A District Court judge once described Queensland’s strata legislation as “incomprehensible as it is over-prescriptive”. It is this legislation that aims to govern and regulate all of the competing interests that take hold in a community titles scheme.
It should come as no surprise that in this mix we regularly see fictions about how the strata industry works paraded around as facts. We will try to dispel some of them here.
1. A body corporate manager cannot charge for time spent working with the lawyers in a levy recovery action – FICTION
An administration agreement will usually have a base charge for normal administrative tasks (such as convening an AGM, holding a few committee meetings etc) and then a process for charging additional fees and disbursements for performing work outside the normal administrative tasks.
For example, if a body corporate manager needs to help the lawyer in a levy recovery action, they are entitled to charge the body corporate for that additional work, and the body corporate is entitled to recover those charges from the debtor as a recovery cost if they are reasonable.
Body corporate managers should make sure they record their time spent on these types of matters. Common tasks we rarely see a body corporate manager charge for (although they are entitled to do so) are:
- instructing the lawyers to take recovery action (ie emails, letters, phone calls);
- liaising with the committee about payment plans; and
- preparing an affidavit or statement to support the body corporate’s recovery action if it is contested.
2. A body corporate can refuse to consent to an assignment of management rights – FACT.
Over the years a perception has arisen within the industry that a body corporate cannot say ‘no’ to a transfer / assignment of management rights, and that it merely acts as a ‘rubber-stamp’.
A body corporate is entitled to refuse to consent to a transfer, provided it is acting reasonably in making that decision. A refusal could be given because:
- the buyer has no experience or cannot demonstrate competence in property maintenance or management;
- the buyer is of poor character (ie a history of criminal convictions for fraud or assault); or
- the current caretaker is in breach of the agreement.
There are many other reasons that may justify a refusal. However, not all of them are insurmountable.
While it is quite common for a buyer to have little or no experience in property management, that does not mean the body corporate should be burdened with a caretaker who will learn ‘on-the-job’ for the first few years and require constant guidance from the body corporate manager.
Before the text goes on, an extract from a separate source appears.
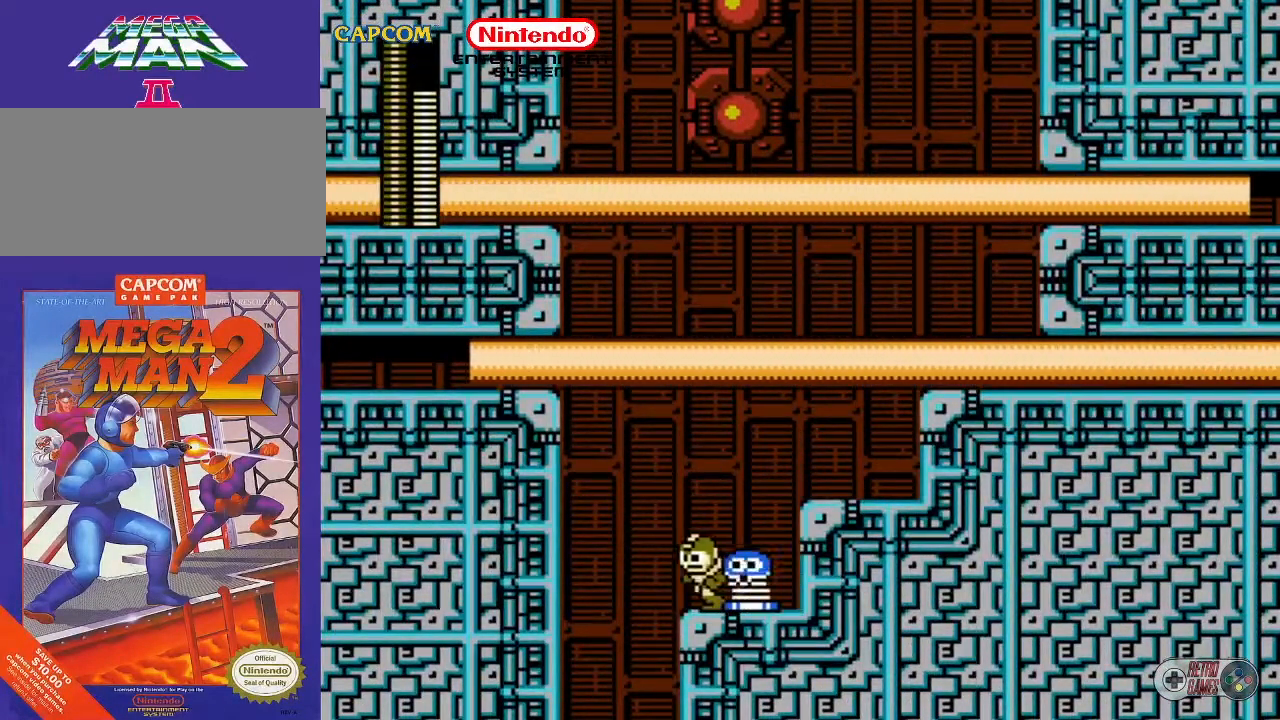
{"buttons": ["DPAD_RIGHT"], "events": [[267, "DPAD_LEFT", "up"], [350, "DPAD_RIGHT", "down"]]}
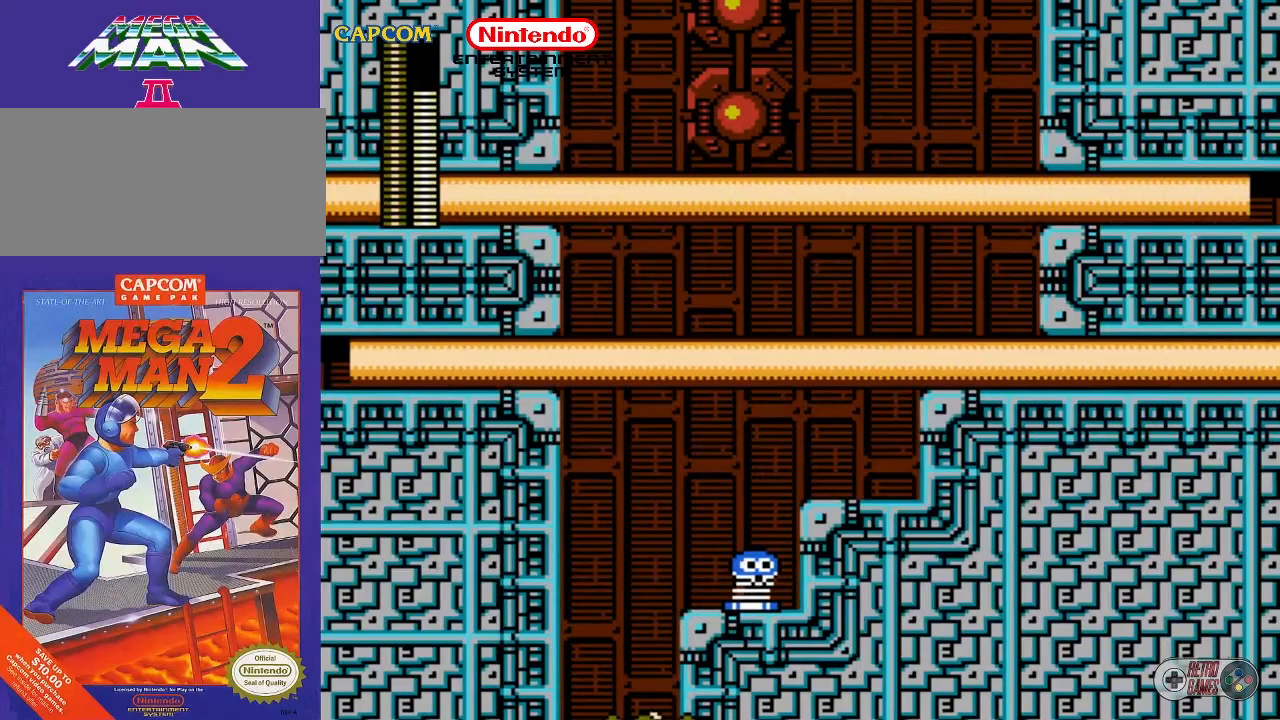
{"buttons": ["DPAD_RIGHT"], "events": []}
Instead, the body corporate could (as a condition of its consent to the transfer) require the new caretaker to undergo regular training and performance assessments with an independent expert in property maintenance.
A body corporate should view itself as an important stakeholder in the sale of management rights.
3. The duty to act ‘reasonably’ means the committee make the best and fairest decision – FICTION
Owners and occupiers will regularly ask a body corporate for approval to do something, such as to:
- make an improvement to the common property;
- change the external appearance of their lot; or
- keep a pet.
Sometimes the body corporate will have a good reason for refusing such an application, in which case they may receive a letter from the owner’s solicitor accusing them of acting unreasonably, threatening personal liability and demanding that an approval be issued the very next day.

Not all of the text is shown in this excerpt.